- ASUU has alleged that there is "a deliberate attempt" to kill public universities education in Nigeria
- The lecturers' body vowed that universities would not reopen unless the federal government honoured its demands
- ASUU also promised to unleash its "next line of action" should governmnt continue to treat 2009 agreements with levity
The Academic Staff Union of Universities (ASUU) has vowed to unleash its next plan if the federal government failed to meet its demands as contained in the agreements between the two sides in 2009.
ASUU president, Professor Biodun Ogunyemi, made this known during a Town and Gown meeting at the African Hall in the University of Ilorin, Kwara state.

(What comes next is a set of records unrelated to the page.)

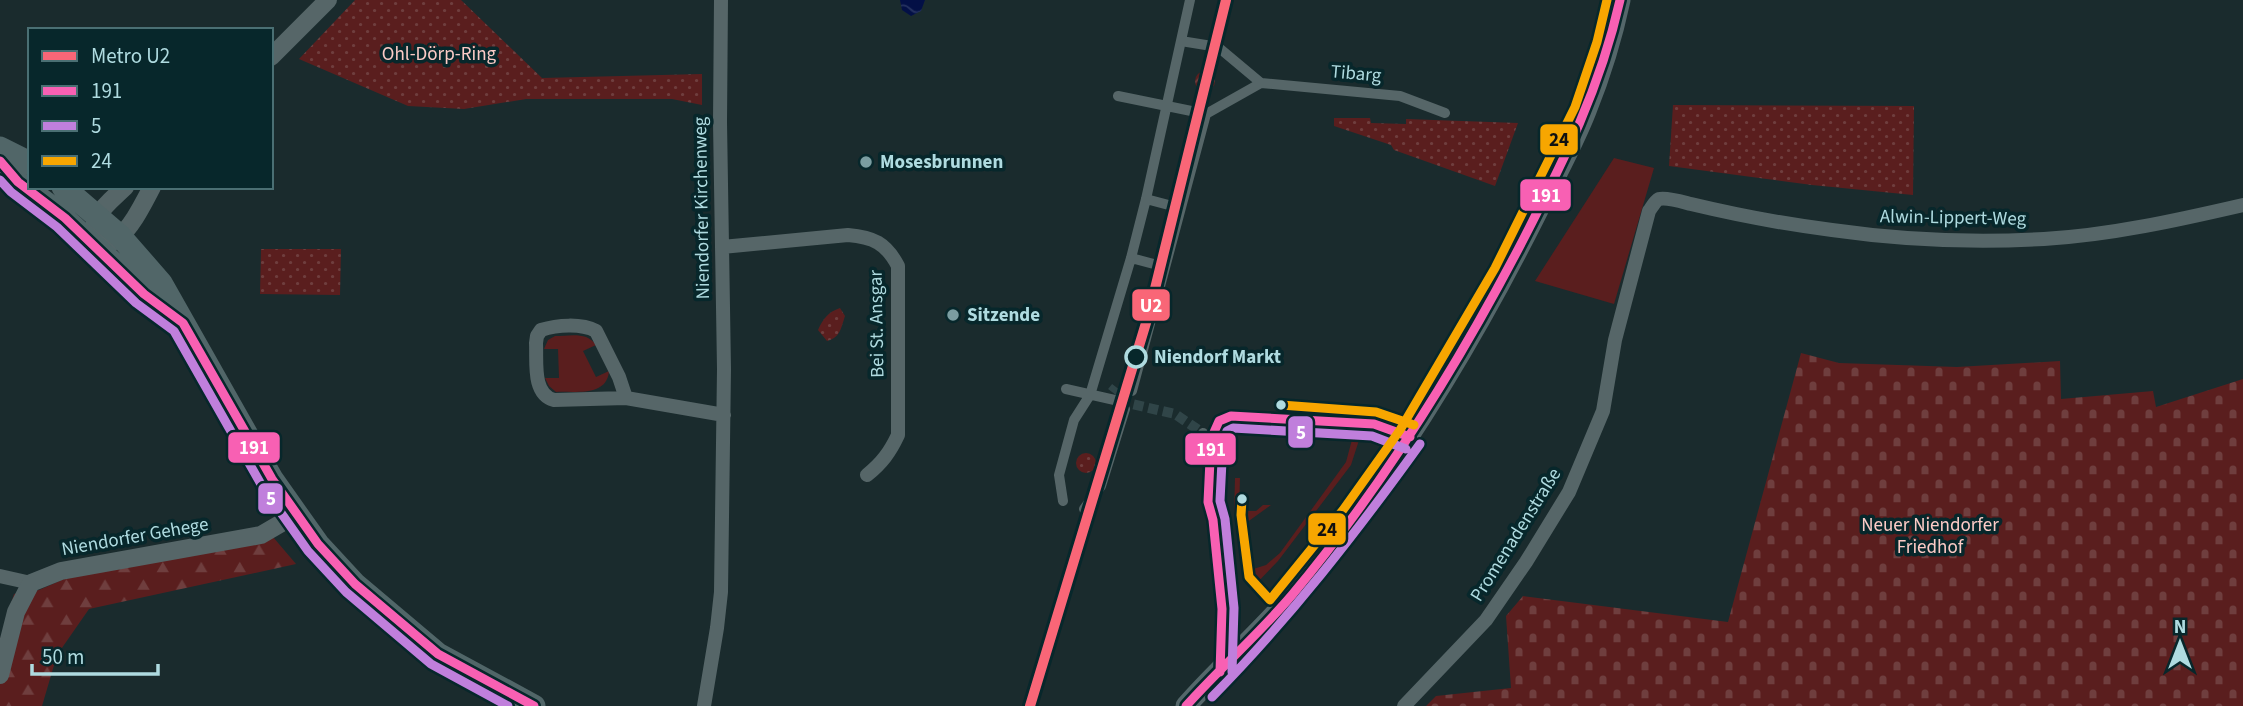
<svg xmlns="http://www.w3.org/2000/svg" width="2243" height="706" font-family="'Source Sans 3',sans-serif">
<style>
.grass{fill:#5a1e1e}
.forest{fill:url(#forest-firs)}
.cemetery{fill:url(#cemetery-stones)}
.park{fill:url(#park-dots)}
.garden{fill:url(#garden-furrows)}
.water{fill:url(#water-waves)}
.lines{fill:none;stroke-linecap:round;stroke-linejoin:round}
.pedestrian-tunnel{stroke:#304548;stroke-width:10;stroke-dasharray:10 5;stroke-linecap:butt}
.pedestrian{stroke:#566668;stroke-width:10}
.minor{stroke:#566668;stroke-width:14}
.tertiary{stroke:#566668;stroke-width:18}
.secondary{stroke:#55676a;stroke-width:21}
.primary{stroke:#516668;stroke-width:23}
.bus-1-casing{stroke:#07272b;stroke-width:14}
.bus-2-casing{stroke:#07272b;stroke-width:14}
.bus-3-casing{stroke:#07272b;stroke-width:14}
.bus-1{stroke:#f860b3;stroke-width:9}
.bus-2{stroke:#c07fdc;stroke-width:9}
.bus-3{stroke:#f7a600;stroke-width:9}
.metro-1-casing{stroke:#07272b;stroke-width:16}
.metro-1{stroke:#f96677;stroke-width:10}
.poi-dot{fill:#7b9da1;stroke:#07272b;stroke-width:2.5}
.stop-dot{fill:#07272b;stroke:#afdbe0;stroke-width:3.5}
.bus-dot{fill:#afdbe0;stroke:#07272b;stroke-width:2.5}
.labels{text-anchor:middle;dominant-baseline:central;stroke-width:7;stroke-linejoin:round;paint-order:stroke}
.park-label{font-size:19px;fill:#fccbc6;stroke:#07272b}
.street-label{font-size:19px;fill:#afdbe0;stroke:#07272b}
.poi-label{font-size:19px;font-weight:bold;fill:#afdbe0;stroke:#07272b;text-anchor:start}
.stop-label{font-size:19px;font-weight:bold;fill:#afdbe0;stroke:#07272b;text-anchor:start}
.line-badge{stroke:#07272b;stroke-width:2.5}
.badge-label{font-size:19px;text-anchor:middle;font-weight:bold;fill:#fff}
.pale-badge-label{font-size:19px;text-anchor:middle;font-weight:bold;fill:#111}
</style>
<defs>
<pattern id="forest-firs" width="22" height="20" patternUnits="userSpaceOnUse" patternTransform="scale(1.75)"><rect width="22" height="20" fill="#5a1e1e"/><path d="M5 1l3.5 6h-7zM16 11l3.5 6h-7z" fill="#6f3e3e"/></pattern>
<pattern id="cemetery-stones" width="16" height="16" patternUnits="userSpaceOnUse" patternTransform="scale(1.75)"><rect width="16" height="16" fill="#5a1e1e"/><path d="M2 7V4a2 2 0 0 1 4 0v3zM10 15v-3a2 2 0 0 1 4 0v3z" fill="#6f3e3e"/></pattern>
<pattern id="park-dots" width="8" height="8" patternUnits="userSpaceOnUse" patternTransform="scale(1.75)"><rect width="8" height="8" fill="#5a1e1e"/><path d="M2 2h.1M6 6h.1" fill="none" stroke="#6f3e3e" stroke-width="1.8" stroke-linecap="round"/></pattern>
<pattern id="garden-furrows" width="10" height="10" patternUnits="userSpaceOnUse" patternTransform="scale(1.75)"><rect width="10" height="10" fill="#5a1e1e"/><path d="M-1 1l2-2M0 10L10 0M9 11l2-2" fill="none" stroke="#6f3e3e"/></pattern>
<pattern id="water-waves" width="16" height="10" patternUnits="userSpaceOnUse" patternTransform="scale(1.75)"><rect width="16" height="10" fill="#031046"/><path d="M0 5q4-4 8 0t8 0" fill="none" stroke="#253260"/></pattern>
</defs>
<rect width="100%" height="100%" fill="#1a2b2d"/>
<path class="grass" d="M1614 158 1654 168 1614 304 1535 281Z
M555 336C569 336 587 331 596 345L583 351 596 377 609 371C607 397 575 391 556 392L549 386 545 378H559L558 349H544L548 340Z
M1355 434H1361L1351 465 1278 561 1252 588 1244 579V572L1266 565 1280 553 1346 462 1353 436Z
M1235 478H1240L1239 511H1256L1263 505H1271L1246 523 1239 522 1234 515Z"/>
<path class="forest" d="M273 537 296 564 89 609 57 655 42 706H0V640L14 594 39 590 64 579Z"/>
<path class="cemetery" d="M1801 353 1839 363 1957 367 2060 361 2061 399 2153 391 2156 407 2243 379V706H1426L1436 696 1511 688 1506 616 1523 596 1728 622Z"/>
<path class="park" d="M355 0H461L542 78 702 74V105L672 99H526L464 109 408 106 299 59Z
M1673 105 1914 106 1913 195 1812 185 1669 166Z
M1334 118H1370L1371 123 1406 124V119L1518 123 1495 186 1394 150 1391 145 1334 126Z
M261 249H341L340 295 260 294Z
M840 308 845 316C841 328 840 338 827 341L818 330C823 319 828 312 840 308Z
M1076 463a10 10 0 1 1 20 0a10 10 0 1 1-20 0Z"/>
<path class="garden" d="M1195 81a10 10 0 1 1 20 0a10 10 0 1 1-20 0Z"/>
<path class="water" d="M900 0H925L921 11 911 16 902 10Z"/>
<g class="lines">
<path class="pedestrian-tunnel" d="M1112 392 1116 387
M1119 401 1175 414 1203 433"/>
<path class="pedestrian" d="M1181 41 1218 47 1261 83
M1118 96 1206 114 1261 83 1400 96 1445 113
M1146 199 1180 208
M1131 258 1165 267
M1066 389 1119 401
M1132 391 1206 114
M1203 433 1211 439
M1063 501 1059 475 1074 420 1090 395 1131 258 1146 199 1190 0
M1084 509 1101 486 1125 409"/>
<path class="minor" d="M722 247 848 235C873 237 886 243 898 266V435C890 452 882 463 867 475
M626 398 619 377 596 331C581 323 557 325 541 330L537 336 536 343C537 362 532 394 554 400L626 398 724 415
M0 576 31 583
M704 706 717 628 721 592 724 369 720 122 721 0
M1404 706 1486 620 1526 562 1569 492 1603 411 1615 340 1649 211C1652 207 1655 201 1659 199 1667 197 1683 202 1691 204 1737 215 1784 224 1832 230 1902 240 1973 243 2044 239 2111 235 2178 220 2243 205"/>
<path class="tertiary" d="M271 57 328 0
M125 187C105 206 87 217 96 247 103 245 111 244 117 239 132 227 143 204 152 187
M0 675 16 612 31 583 61 571 261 535 297 514"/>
<path class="secondary" d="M1186 706C1219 668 1259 634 1292 595 1388 479 1467 351 1535 216 1552 182 1572 147 1586 111 1600 76 1612 38 1620 0"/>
<path class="primary" d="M0 148 30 163
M0 161 18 182 54 209 121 270 144 294 175 317
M63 187 120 236 161 283 272 479 318 544 355 584 438 654 534 706"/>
<defs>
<path id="bus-1" d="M0 161 18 182 65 218 144 294 183 323 272 479 318 544 355 584 438 654 534 706
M1220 672 1222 609 1213 520 1208 502 1211 439 1219 421 1231 416 1374 424 1410 437
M1186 706C1220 668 1259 634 1292 595 1383 486 1458 365 1523 240 1564 160 1600 89 1620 0"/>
<path id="bus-2" d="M0 180 11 192 57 227 136 303 174 331 262 486 308 551 346 592 431 664 508 706
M1232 672 1234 608 1225 519 1220 501 1223 441 1227 431 1233 428 1372 436 1406 449
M1212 697C1289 619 1356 533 1420 444"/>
<path id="bus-3" d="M1281 405 1376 412 1414 425
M1242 499 1241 515 1249 577 1270 600 1343 510 1400 430 1495 268 1575 107 1597 42 1607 0"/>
</defs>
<use href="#bus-1" class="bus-1-casing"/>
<use href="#bus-2" class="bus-2-casing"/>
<use href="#bus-3" class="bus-3-casing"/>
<use href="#bus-1" class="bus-1"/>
<use href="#bus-2" class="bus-2"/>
<use href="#bus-3" class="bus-3"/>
<defs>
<path id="metro-1" d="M1030 706 1149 313 1226 0"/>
</defs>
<use href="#metro-1" class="metro-1-casing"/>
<use href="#metro-1" class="metro-1"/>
</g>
<g class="poi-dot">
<circle cx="866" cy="162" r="7"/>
<circle cx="953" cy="315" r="7"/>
</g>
<circle class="stop-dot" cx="1136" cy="357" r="10"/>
<g class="bus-dot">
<circle cx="1281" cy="405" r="6"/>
<circle cx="1242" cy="499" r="6"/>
</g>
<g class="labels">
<g class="park-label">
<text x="439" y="54">Ohl-Dörp-Ring</text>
<text x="1930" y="525">Neuer Niendorfer<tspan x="1930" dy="22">Friedhof</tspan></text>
</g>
<g class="street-label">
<text transform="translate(1356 74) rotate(5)">Tibarg</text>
<text transform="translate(702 208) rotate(-91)">Niendorfer Kirchenweg</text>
<text transform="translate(1953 218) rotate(1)">Alwin-Lippert-Weg</text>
<text transform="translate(877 324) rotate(-91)">Bei St. Ansgar</text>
<text transform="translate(1516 535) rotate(-58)">Promenadenstraße</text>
<text transform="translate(135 537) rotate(-10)">Niendorfer Gehege</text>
</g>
<g class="poi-label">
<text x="880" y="162">Mosesbrunnen</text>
<text x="967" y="315">Sitzende</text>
</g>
<g class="stop-label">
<text x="1154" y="357">Niendorf Markt</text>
</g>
</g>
<g class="line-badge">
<rect x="1539" y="123" width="40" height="33" rx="7" fill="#f7a600"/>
<rect x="1519" y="178" width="53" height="34" rx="7" fill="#f860b3"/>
<rect x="1131" y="288" width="40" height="34" rx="7" fill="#f96677"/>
<rect x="1287" y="415" width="27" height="34" rx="7" fill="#c07fdc"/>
<rect x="227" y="431" width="54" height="33" rx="7" fill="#f860b3"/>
<rect x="1184" y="432" width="53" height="34" rx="7" fill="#f860b3"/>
<rect x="257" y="482" width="27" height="33" rx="7" fill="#c07fdc"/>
<rect x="1307" y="512" width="40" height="34" rx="7" fill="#f7a600"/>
</g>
<g class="badge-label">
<text x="1546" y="202">191</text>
<text x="1151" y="312">U2</text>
<text x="1301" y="439">5</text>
<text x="254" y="454">191</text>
<text x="1211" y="456">191</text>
<text x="271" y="505">5</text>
</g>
<g class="pale-badge-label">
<text x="1559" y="146">24</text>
<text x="1327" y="536">24</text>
</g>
<rect x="28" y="28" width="245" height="161" fill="#07272b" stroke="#4a6f73" stroke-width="2"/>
<rect x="42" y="51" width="35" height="10" fill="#f96677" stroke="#4a6f73" stroke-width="2"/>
<text x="91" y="63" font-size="21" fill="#afdbe0">Metro U2</text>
<rect x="42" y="86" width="35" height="10" fill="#f860b3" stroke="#4a6f73" stroke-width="2"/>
<text x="91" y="98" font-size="21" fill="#afdbe0">191</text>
<rect x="42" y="121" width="35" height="10" fill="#c07fdc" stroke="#4a6f73" stroke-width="2"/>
<text x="91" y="133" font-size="21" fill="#afdbe0">5</text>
<rect x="42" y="156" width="35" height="10" fill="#f7a600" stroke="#4a6f73" stroke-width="2"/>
<text x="91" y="168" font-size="21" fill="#afdbe0">24</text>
<g transform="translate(2180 643)" stroke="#07272b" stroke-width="5" paint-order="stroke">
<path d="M0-5L12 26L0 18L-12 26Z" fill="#afdbe0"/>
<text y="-10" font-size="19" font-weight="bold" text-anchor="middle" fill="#afdbe0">N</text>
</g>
<path d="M32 664v10h126v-10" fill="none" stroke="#afdbe0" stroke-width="3.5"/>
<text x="42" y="664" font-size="21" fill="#afdbe0" stroke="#07272b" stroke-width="5" paint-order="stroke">50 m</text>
</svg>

Legit.ng gathers that the meeting, which was also attended by parents, students union leaders and alumni of universities in the country, saw conversation lengthened down to the reopening of the universities.
Ogunyemi said ASUU had agreements with the federal government which since 2009 are yet to be addressed, let alone honoured.
According to him, schools cannot be reopened unless the government showed responsibility and do the needfuls on the agreements between the two parties.
“I think we should wait. When we get to that bridge, we will cross it. I can’t open our strategy here; whatever you do is about strategy; let the government refuse to negotiate, we will unfold our strategy then,” the don posited.
Ogunyemi also alleged that there is a deliberate attempt to kill university education in Nigeria as the government has refused to intensify its commitment to fund public education.
“There is a deliberate attempt to kill university education in the country. Some universities use stoves in their laboratories instead of burners and buckets to fetch water to perform experiments; it’s as bad as that,” the ASUU president remarked.
Earlier, Legit.ng reported that reactions from Nigerians on social media trailed the ASUU's comment on the reopening of tertiary institutions across the country during the Covid-19 crisis.
The lecturers' body had on Monday, August 31, issued a note of warning to the federal government, saying attempts to reopen higher institutions without putting concrete steps to curb the spread of the virus would be "suicidal."